PROBLEM SET:
a: Answer these from the essay on self-worth:
(i) What does the writer call their only true friend?
(ii) What did the writer decide was the biggest decision of their life?
(iii) According to the closing part, what do you owe it to yourself to do?
b: Reproduce the essay on self-worth word for word from "My want for" to "No more excuses!".

PASSAGE SHOWN:
========
I began to distrust people (most times unfairly so) for being kind to me. I thought that if a person is nice to me then there must be something that is not authentic about them. This stems back to many, many years ago from low self-esteem, being bullied as a child and putting faith into the wrong kind of people. I made many, many mistakes in my life because of it and as the years progressed, my self-worth became literally nonexistent. I convinced myself that I wasn't beautiful or intelligent. I convinced myself that I deserved to be treated like crap. I convinced myself that that was just how things were going to be. I soon found myself in this tiny box that I was too insecure to come out of because someone or something might want to hurt me. My only true friend was food. It couldn't hurt me. It didn't say or do things to make me question myself or over-analyze a situation. I mean, seriously...you really can't over-analyze a baked potato, right? I lived my life like that for a long time. I ruined friendships and relationships because of it. I never wanted to get TOO close to anyone because of these ridiculous insecurities.
But then, I learned to become a friend to my self. I started to like who I was and despite how big I was, I began to realize that I have always been, pretty, honest, loving, generous, intelligent and a damned fine person to be around which DOES make me beautiful. I realized I have a fantastic sense of humor and that it's okay to let things roll off of my shoulders because IT DOESN'T MATTER what other people think of me! If I was ever going to change my life, it had to be FOR ME and no one else! I make my own destiny; no one else. I couldn't look at losing weight as if that was going to make other people love me more. I had to look at losing weight as a way for me to improve on what was already great in the first place! I had to take back control over my life, stop doubting myself, STOP MAKING MYSELF THE VICTIM, quit the whining, put my big girl panties on, and make the biggest decision of my life. That decision was to be healthy - mind, body and soul. My mind is in the right place, my body is slowly but surely getting there and my soul couldn't be better!
My want for you, if you can relate to any of this, is that it is okay to analyze information, just be prepared to analyze yourself first, learn to love yourself and if there is even the smallest thing in your life that you believe you need to work on, then do it. Stop doubting yourself, stop allowing others to doubt you because it doesn't matter, and become that person you want to be. Refuse to believe that "this is just how it has to be" and change it. No matter what you've been through in your life, no matter what anyone has ever said that was negative to you or about you, no matter how hard you think this change is going to be, YOU ARE WORTH IT, MY FRIEND! You owe it to yourself to stop blaming others and take responsibility for the things you have the ability and control to change. All you have to do is want it enough and do it. No more excuses!
========
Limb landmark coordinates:
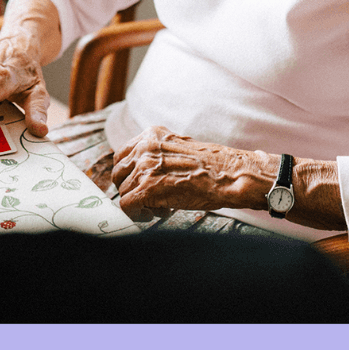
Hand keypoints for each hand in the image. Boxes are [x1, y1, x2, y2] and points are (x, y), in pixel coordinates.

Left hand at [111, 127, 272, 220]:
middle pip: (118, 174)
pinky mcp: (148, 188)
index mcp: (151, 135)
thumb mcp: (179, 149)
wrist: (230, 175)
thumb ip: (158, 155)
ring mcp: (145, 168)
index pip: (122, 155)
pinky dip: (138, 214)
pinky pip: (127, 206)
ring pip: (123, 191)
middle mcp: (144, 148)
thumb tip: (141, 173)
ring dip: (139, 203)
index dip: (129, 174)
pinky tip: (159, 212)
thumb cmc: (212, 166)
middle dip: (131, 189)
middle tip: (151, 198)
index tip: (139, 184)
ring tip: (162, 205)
========
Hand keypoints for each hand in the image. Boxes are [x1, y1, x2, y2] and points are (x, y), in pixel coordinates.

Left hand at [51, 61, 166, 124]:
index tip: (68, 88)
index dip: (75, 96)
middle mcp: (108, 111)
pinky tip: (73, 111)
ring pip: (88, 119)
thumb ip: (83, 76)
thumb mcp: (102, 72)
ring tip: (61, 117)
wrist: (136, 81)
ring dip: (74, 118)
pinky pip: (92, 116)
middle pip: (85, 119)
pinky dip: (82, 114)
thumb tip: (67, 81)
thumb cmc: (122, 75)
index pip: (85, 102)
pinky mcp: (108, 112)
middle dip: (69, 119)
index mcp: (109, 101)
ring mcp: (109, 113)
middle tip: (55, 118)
========
RESULTS OF THE TASKS:
a:
(i) Food.
(ii) To be healthy: mind, body and soul.
(iii) To stop blaming others and take responsibility for the things you have the ability and control to change.

b:
My want for you, if you can relate to any of this, is that it is okay to analyze information, just be prepared to analyze yourself first, learn to love yourself and if there is even the smallest thing in your life that you believe you need to work on, then do it. Stop doubting yourself, stop allowing others to doubt you because it doesn't matter, and become that person you want to be. Refuse to believe that "this is just how it has to be" and change it. No matter what you've been through in your life, no matter what anyone has ever said that was negative to you or about you, no matter how hard you think this change is going to be, YOU ARE WORTH IT, MY FRIEND! You owe it to yourself to stop blaming others and take responsibility for the things you have the ability and control to change. All you have to do is want it enough and do it. No more excuses!